Tensorflow

supportlevel:A
lastupdated:2018-07-21
maintainer:

Tensorflow is a commonly used Python package for deep learning.

Basic usage

First, check the tutorials up to and including GPU computing.

With tensorflow, you have to decide at install time if you want a version that runs on CPUs or GPUs. This means that we can’t install it for everyone and expect it to work everywhere - you have to load something different if you want it to run on login node/regular nodes (probably for testing) or GPU nodes. You probably want to use GPUs.

The basic way to use is via the Python in the anaconda3 module (or anaconda2) - but these modules have the GPU version installed, so you can’t run or test on the login node.

If you module spider anaconda3 (or 2), you can see several versions ending in -cpu or -gpu. These have respectively the CPU and GPU versions of tensorflow installed.

If you use GPUs, you need --constraint='kepler|pascal|volta' in order to select a GPU new enough to run tensorflow. (Note that as we get never cards, this will need further updating).

Example

Interactive:

[email protected]@login2:~$ module load anaconda3

[email protected]:~$ srun --pty --gres=gpu --constraint='kepler|pascal|volta' bash
srun: job 33637511 queued and waiting for resources
srun: job 33637511 has been allocated resources

[email protected]:~$ python
Python 3.6.6 |Anaconda custom (64-bit)| (default, Jun 28 2018,
17:14:51)
[GCC 7.2.0] on linux
Type "help", "copyright", "credits" or "license" for more information.
>>> import tensorflow
>>>

As a batch script (submit with sbatch):

#!/bin/bash -l
#SBATCH --gres=gpu
#SBATCH --constraint='kepler|pascal|volta'

module load anaconda3
python my_script.py

Example 2 (older)

Warning

You no longer need to manually install tensorflow, so the first part of this example is not relevant anymore.

This chapter gives a step-by-step guide how to run the tensorflow cifar10 example on 4 gpu’s. All commands below are typed on the login node, it is not necessary to ssh to a gpu node first.

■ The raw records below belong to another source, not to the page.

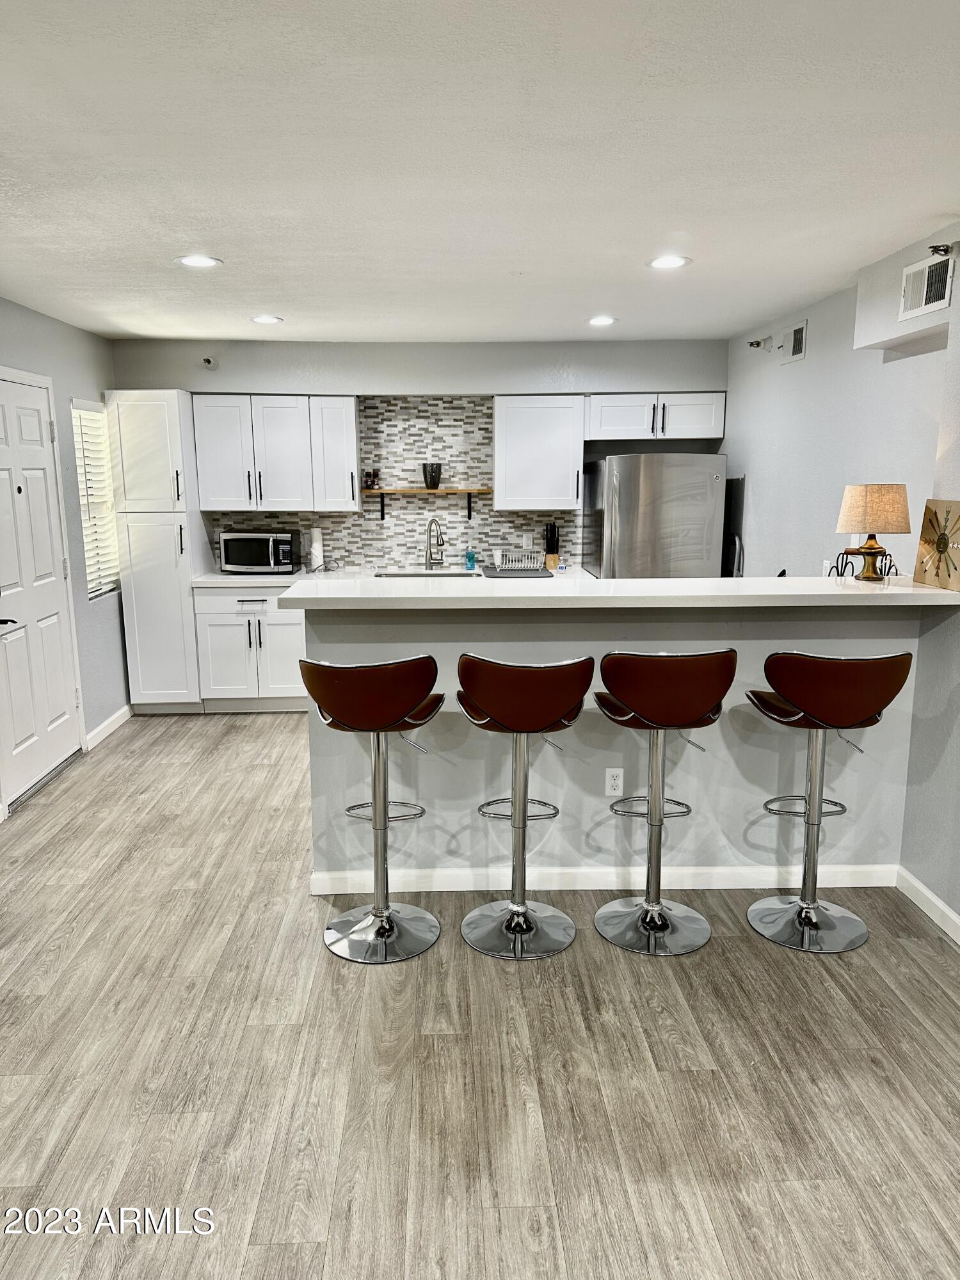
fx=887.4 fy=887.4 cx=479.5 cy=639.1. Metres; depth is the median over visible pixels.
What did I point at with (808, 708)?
bar stool
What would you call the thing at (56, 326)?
left wall
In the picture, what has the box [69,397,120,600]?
window
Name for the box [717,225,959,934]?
right wall
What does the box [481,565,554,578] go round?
drying mat
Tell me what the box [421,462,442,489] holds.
black vase
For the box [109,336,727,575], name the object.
back wall
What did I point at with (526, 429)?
upper cabinet
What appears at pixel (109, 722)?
baseboard
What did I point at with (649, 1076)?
floor
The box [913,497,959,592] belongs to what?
artwork
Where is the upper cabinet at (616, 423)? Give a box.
[585,391,724,440]
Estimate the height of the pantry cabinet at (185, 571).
2.121 m
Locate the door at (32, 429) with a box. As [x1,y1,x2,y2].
[0,369,82,806]
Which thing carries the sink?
in the kitchen countertop at (223, 579)
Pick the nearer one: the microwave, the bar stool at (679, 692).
the bar stool at (679, 692)
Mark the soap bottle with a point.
(470, 560)
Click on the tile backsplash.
(475, 474)
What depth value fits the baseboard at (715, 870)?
3.48 m
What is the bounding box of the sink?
[375,569,479,578]
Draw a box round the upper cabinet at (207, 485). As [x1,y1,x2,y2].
[193,393,356,512]
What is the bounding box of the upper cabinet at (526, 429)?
[493,395,584,510]
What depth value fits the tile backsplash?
6.30 m
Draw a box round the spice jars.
[362,469,380,490]
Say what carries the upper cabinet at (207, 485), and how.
attached to the back wall at (452, 377)
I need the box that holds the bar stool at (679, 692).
[588,650,737,956]
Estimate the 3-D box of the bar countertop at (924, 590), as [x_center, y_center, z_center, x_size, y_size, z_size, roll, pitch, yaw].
[0.648,-0.185,3.362,2.661,0.043,0.802,0,11,-2]
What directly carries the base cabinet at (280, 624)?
on the floor
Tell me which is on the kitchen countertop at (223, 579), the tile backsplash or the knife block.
the knife block
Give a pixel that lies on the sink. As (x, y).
(444, 574)
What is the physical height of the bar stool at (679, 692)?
1.061 m
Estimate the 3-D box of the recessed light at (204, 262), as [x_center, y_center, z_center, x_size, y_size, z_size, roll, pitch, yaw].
[-1.149,-1.539,3.617,0.187,0.007,0.186,0,11,-2]
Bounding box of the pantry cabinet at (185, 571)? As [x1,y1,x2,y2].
[104,389,209,714]
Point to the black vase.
(436, 472)
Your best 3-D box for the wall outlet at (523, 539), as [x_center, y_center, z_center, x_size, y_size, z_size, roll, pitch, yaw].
[0.331,-0.688,6.289,0.070,0.117,0.008,0,11,-2]
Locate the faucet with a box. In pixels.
[424,517,445,569]
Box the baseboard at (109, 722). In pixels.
[83,703,131,750]
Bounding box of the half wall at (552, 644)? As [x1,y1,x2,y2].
[305,602,919,887]
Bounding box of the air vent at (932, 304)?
[899,253,954,321]
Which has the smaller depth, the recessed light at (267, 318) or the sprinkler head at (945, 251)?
the sprinkler head at (945, 251)
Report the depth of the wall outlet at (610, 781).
3.42 m
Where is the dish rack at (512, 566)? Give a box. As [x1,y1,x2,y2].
[492,547,545,571]
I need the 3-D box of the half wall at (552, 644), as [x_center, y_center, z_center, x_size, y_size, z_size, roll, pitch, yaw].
[0.535,0.402,3.458,2.361,1.156,0.146,0,11,-2]
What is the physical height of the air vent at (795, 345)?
0.187 m
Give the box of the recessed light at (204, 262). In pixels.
[176,254,222,268]
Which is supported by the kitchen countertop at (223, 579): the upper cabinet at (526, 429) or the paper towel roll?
the paper towel roll
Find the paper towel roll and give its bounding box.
[309,526,324,570]
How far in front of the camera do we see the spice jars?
6.16 m
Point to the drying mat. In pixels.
(541, 576)
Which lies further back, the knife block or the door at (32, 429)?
the knife block
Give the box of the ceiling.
[0,0,959,345]
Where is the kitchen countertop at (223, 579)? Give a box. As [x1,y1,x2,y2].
[195,562,588,587]
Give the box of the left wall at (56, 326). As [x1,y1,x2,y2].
[0,296,127,818]
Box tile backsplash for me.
[208,392,579,572]
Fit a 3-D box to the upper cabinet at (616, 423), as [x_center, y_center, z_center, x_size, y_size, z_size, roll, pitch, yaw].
[1.179,-1.529,6.082,0.935,0.309,0.361,0,11,-2]
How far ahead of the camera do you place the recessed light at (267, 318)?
4.99 m
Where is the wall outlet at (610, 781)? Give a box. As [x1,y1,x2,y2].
[604,767,623,797]
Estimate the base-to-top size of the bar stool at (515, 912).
1.051 m
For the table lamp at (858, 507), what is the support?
on the bar countertop at (924, 590)
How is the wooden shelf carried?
attached to the tile backsplash
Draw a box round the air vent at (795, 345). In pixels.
[780,320,808,364]
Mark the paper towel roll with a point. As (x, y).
(315, 547)
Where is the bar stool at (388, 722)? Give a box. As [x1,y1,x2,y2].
[300,653,443,963]
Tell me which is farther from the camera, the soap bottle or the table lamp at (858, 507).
the soap bottle
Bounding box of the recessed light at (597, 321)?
[586,314,616,325]
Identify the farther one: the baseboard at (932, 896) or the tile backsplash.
the tile backsplash
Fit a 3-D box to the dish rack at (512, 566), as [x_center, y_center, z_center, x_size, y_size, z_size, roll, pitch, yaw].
[0.273,-0.540,6.118,0.327,0.148,0.276,0,11,-2]
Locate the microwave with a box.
[217,528,298,572]
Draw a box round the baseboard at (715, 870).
[305,863,899,892]
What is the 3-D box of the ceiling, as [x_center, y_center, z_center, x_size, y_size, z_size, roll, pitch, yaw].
[-0.107,-1.343,2.354,4.838,0.107,7.826,0,11,-2]
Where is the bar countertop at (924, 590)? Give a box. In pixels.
[274,574,959,610]
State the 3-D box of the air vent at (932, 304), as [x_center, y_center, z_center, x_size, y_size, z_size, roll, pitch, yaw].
[1.662,-1.312,3.299,0.015,0.187,0.349,0,11,-2]
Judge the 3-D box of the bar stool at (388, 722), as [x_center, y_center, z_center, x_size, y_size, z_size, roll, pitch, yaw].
[-0.359,0.540,3.067,0.469,1.047,0.478,0,11,-2]
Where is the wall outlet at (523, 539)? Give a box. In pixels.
[520,533,532,548]
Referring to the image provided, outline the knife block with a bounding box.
[542,522,559,570]
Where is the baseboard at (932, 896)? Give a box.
[893,864,959,944]
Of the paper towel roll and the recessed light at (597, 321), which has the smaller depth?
the recessed light at (597, 321)
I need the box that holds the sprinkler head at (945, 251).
[927,241,958,258]
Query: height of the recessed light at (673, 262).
0.008 m
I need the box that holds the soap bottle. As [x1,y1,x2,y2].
[464,544,476,570]
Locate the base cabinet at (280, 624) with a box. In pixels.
[195,587,307,709]
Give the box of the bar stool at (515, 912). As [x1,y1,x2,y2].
[456,653,593,959]
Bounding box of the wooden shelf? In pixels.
[366,486,488,519]
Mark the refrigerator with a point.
(705, 474)
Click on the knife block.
(552, 547)
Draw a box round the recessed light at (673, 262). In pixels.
[647,254,690,268]
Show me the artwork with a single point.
(940, 544)
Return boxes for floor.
[0,709,959,1279]
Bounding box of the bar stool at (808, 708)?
[740,650,911,953]
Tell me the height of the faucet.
0.370 m
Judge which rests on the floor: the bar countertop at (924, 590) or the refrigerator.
the refrigerator
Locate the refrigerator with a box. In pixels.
[584,453,727,579]
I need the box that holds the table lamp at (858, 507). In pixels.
[833,483,910,581]
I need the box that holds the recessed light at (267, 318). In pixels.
[250,313,283,323]
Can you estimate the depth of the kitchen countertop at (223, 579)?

First load anaconda (python), CUDA and cudnn

$ module load anaconda2 CUDA/7.5.18 cudnn/4

After that create a conda environment to install tensorflow in:

$ conda create -n tensorflow python=2.7

$ source activate tensorflow
$ pip install --ignore-installed --upgrade https://storage.googleapis.com/tensorflow/linux/gpu/tensorflow-0.8.0-cp27-none-linux_x86_64.whl
$ pip install --upgrade https://storage.googleapis.com/tensorflow/linux/gpu/tensorflow-0.8.0-cp27-none-linux_x86_64.whl

For some (unclear) reason you have to run the pip command twice, first with --ignore-installed and second time without to make the conda environment work.

Now we can create a batch script (submit_cifar.sh) that runs this code on 4 gpus

#!/bin/bash

#Request 4 gpus
#SBATCH --gres=gpu:4 --constraint='kepler|pascal|volta'
#SBATCH --mem-per-cpu 10G
#SBATCH -t 4:00:00

module load anaconda2 CUDA/7.5.18 cudnn/4
source activate tensorflow

python -m tensorflow.models.image.cifar10.cifar10_multi_gpu_train --num-gpus 4

You can submit this job with

$ sbatch submit_cifar.sh

and you’ll be able to find the results in the slurm log file.